The zebra has a life span of up to 28 years in the wild and is preyed up on by lions and hyenas and sometimes hunting dogs, leopards and cheetahs. They have been also known to mix with other animals especially antelopes hence improving their safety. Zebras also have been known to sleep while standing and more especially when there are other individuals grazing around or on guard.
Their defensive mechanism is composed of running at high speeds of about 65km/hr in a zigzag way and sometimes standing in semi-circles ready to bite the enemy. Its strongest weapon is its strong hind kicks which are known to kill even lions.
The zebra has an excellent eye sight with good night vision and can see in colour. It also has a good sense of smell and taste in addition to an acute hearing sense with its large round ears. The Grevy’s Zebra is distinctly the largest of all the 3 species while the mountain Zebra is the smallest of the 3.
Both the Grevy’s zebra and the Mountain zebra are listed as endangered while plains zebra (Burchell’s zebra) populations remain plentiful and is listed as Least Concern by the IUCN, though their numbers declined greatly in the last century.
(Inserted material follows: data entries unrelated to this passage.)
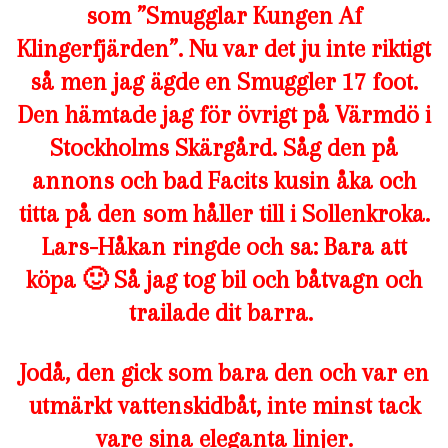
som ”Smugglar Kungen Af
Klingerfjärden”. Nu var det ju inte riktigt
så men jag ägde en Smuggler 17 foot.
Den hämtade jag för övrigt på Värmdö i
Stockholms Skärgård. Såg den på
annons och bad Facits kusin åka och
titta på den som håller till i Sollenkroka.
Lars-Håkan ringde och sa: Bara att
köpa 🙂 Så jag tog bil och båtvagn och
trailade dit barra.
Jodå, den gick som bara den och var en
utmärkt vattenskidbåt, inte minst tack
vare sina eleganta linjer.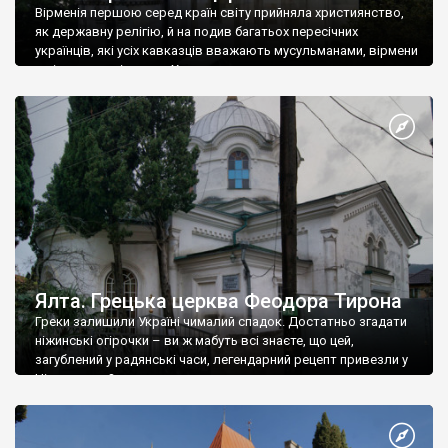
Вірменія першою серед країн світу прийняла християнство,
як державну релігію, й на подив багатьох пересічних
українців, які усіх кавказців вважають мусульманами, вірмени
є відданими вірянами Христа
Ялта. Грецька церква Феодора Тирона
Греки залишили Україні чималий спадок. Достатньо згадати
ніжинські огірочки – ви ж мабуть всі знаєте, що цей,
загублений у радянські часи, легендарний рецепт привезли у
Ніжин греки?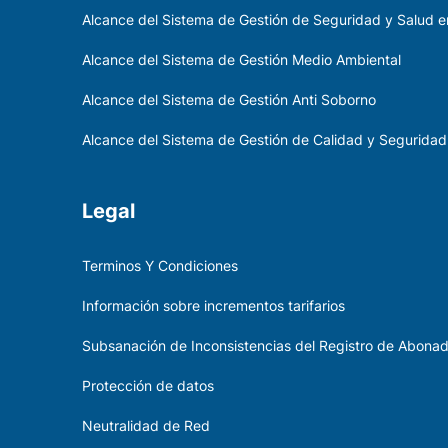
Alcance del Sistema de Gestión de Seguridad y Salud en
Alcance del Sistema de Gestión Medio Ambiental
Alcance del Sistema de Gestión Anti Soborno
Alcance del Sistema de Gestión de Calidad y Seguridad
Legal
Terminos Y Condiciones
Información sobre incrementos tarifarios
Subsanación de Inconsistencias del Registro de Abona
Protección de datos
Neutralidad de Red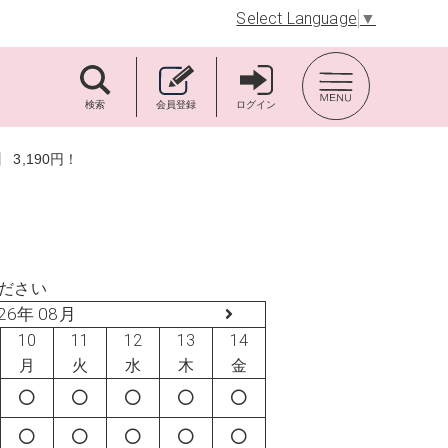
Select Language
▼
TOP BACK
検索
会員登録
ログイン
3,190円！
ださい
26年 08月
10
11
12
13
14
月
火
水
木
金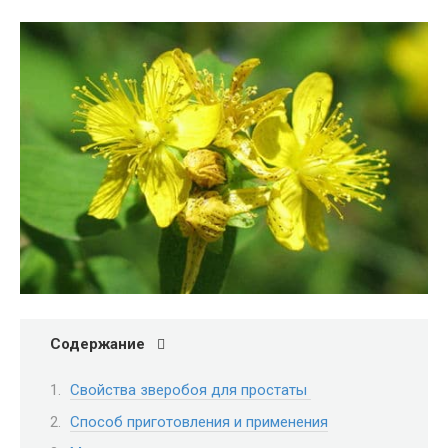
Содержание
Свойства зверобоя для простаты
Способ приготовления и применения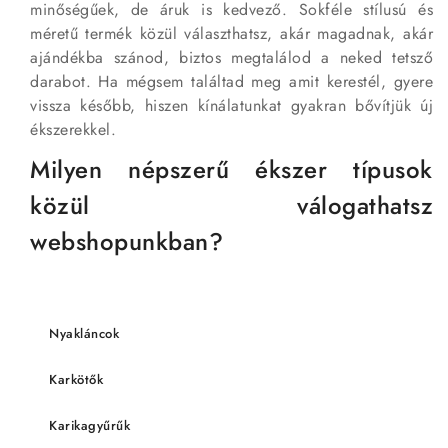
minőségűek, de áruk is kedvező. Sokféle stílusú és
méretű termék közül választhatsz, akár magadnak, akár
ajándékba szánod, biztos megtalálod a neked tetsző
darabot. Ha mégsem találtad meg amit kerestél, gyere
vissza később, hiszen kínálatunkat gyakran bővítjük új
ékszerekkel.
Milyen népszerű ékszer típusok
közül válogathatsz
webshopunkban?
Nyakláncok
Karkötők
Karikagyűrűk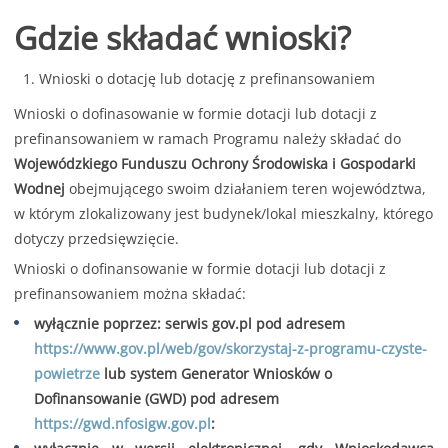
Gdzie składać wnioski?
Wnioski o dotację lub dotację z prefinansowaniem
Wnioski o dofinasowanie w formie dotacji lub dotacji z
prefinansowaniem w ramach Programu należy składać do
Wojewódzkiego Funduszu Ochrony Środowiska i Gospodarki
Wodnej
obejmującego swoim działaniem teren województwa,
w którym zlokalizowany jest budynek/lokal mieszkalny, którego
dotyczy przedsięwzięcie.
Wnioski o dofinansowanie w formie dotacji lub dotacji z
prefinansowaniem można składać:
wyłącznie poprzez: serwis gov.pl pod adresem
https://www.gov.pl/web/gov/skorzystaj-z-programu-czyste-
powietrze
lub system Generator Wniosków o
Dofinansowanie (GWD) pod adresem
https://gwd.nfosigw.gov.pl
:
The 3 species of Zebra all exist in the wild only in Africa. Grevy’s zebra, named after Jules Grevy, a president of France in the 1880s who had received one from Abyssinia as a gift, is now found mostly in northern Kenya and Ethiopia while the Mountain zebra is found in southern and southwestern Africa in the dry mountains of Namibia, Angola and South Africa and the Burchell’s, also known as the common or plains zebra exist in numerous numbers in most East African countries (Kenya, Tanzania and Uganda).